### GIVEN PASSAGE
|---|
Tag Archives: Kensington Gardens

Chicago vs London: Round Two – Cityscape

It’s tough loving two cities. My London followers get annoyed when I live-tweet Blackhawks games (Jonathan Toews is my pretend boyfriend, after all). My Chicago followers get annoyed when I live-tweet Question Time. I miss so much about London, including Sloane Square, the KR and Soho. But I know there are so many things about Chicago I’ll miss when leave, like Logan Square (full disclosure: my home), the Mag Mile (or Magnificent Mile, aka Michigan Ave., for out-of-towners), and Boystown. Both cities are wonderful to call home, but which comes out on top? I’ve judged them like I’m Sharon Osbourne, and when it comes to a cityscape, only one can reign supreme. But which? Let’s find out. (That’s some lazy writing, but I’m tired and on beer number three, so it’s all I can muster. Sod off.)

Chicago!

Chicago!
|---|
### DATASET ENTRIES
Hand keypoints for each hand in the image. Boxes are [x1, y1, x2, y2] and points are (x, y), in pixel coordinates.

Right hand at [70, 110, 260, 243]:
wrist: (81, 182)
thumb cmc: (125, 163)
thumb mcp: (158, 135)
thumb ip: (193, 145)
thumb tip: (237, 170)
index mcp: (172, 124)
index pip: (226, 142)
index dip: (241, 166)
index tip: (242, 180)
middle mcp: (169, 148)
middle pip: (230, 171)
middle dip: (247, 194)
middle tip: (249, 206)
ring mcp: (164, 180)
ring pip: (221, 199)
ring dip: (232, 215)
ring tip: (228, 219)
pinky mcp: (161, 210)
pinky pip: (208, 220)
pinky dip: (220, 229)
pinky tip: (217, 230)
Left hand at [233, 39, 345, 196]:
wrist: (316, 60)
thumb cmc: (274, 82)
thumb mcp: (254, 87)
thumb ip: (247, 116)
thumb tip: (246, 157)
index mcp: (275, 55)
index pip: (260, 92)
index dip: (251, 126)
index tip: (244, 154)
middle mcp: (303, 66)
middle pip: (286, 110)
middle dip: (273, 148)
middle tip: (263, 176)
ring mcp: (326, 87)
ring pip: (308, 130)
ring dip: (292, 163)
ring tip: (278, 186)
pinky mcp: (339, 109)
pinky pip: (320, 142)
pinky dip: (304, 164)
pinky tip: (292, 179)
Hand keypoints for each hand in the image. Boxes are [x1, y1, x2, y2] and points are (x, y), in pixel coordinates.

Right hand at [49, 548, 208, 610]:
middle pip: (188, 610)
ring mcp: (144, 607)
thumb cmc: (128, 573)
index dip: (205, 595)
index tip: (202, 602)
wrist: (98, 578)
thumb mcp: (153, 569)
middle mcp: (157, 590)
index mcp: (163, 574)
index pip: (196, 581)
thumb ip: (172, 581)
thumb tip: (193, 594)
|---|
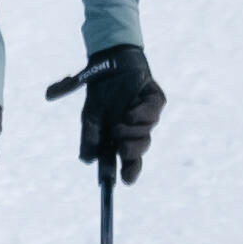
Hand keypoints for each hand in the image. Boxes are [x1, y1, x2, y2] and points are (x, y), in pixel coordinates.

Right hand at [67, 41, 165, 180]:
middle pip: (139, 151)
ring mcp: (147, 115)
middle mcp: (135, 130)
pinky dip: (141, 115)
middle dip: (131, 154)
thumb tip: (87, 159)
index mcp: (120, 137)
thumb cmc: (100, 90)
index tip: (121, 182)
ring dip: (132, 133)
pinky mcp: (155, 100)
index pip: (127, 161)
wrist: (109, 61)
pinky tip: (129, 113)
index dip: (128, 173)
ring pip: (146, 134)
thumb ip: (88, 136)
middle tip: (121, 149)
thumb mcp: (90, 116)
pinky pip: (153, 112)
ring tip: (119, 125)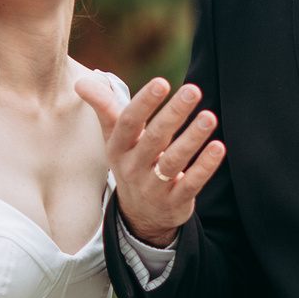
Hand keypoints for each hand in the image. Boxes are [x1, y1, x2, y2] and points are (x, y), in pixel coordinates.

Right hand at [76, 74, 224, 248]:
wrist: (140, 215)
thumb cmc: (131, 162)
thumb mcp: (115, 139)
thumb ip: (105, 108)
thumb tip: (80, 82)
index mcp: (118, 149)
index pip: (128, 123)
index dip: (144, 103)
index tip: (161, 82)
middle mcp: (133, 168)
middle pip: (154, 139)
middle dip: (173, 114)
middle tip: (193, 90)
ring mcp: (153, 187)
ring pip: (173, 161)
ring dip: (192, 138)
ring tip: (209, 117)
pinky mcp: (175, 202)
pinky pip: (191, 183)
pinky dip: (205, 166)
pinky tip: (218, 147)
|---|
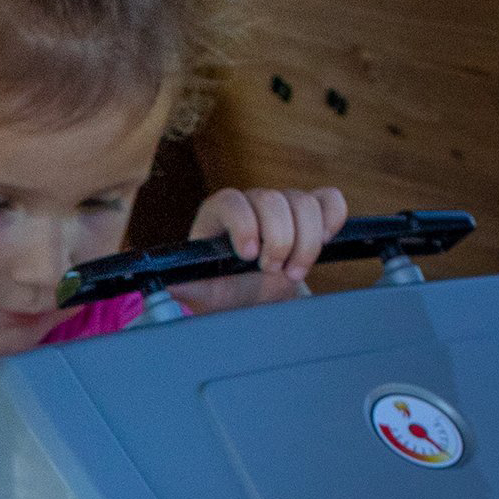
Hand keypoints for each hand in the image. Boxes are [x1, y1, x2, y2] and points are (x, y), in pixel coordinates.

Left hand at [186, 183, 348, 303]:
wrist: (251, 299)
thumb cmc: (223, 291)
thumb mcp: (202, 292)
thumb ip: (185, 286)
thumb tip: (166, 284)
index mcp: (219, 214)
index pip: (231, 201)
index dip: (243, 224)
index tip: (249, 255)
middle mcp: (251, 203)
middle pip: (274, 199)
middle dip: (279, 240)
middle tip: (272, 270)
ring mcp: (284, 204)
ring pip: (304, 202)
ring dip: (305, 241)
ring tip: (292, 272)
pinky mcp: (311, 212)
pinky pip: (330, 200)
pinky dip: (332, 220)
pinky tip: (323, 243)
|---|
### WORK INSTRUCTION
From the Chicago vs London post, list each place the writer says they miss in London and each place they say they will miss in Chicago.

### TASK OUTPUT
London: Sloane Square, the KR, Soho
Chicago: Logan Square, the Mag Mile, Boystown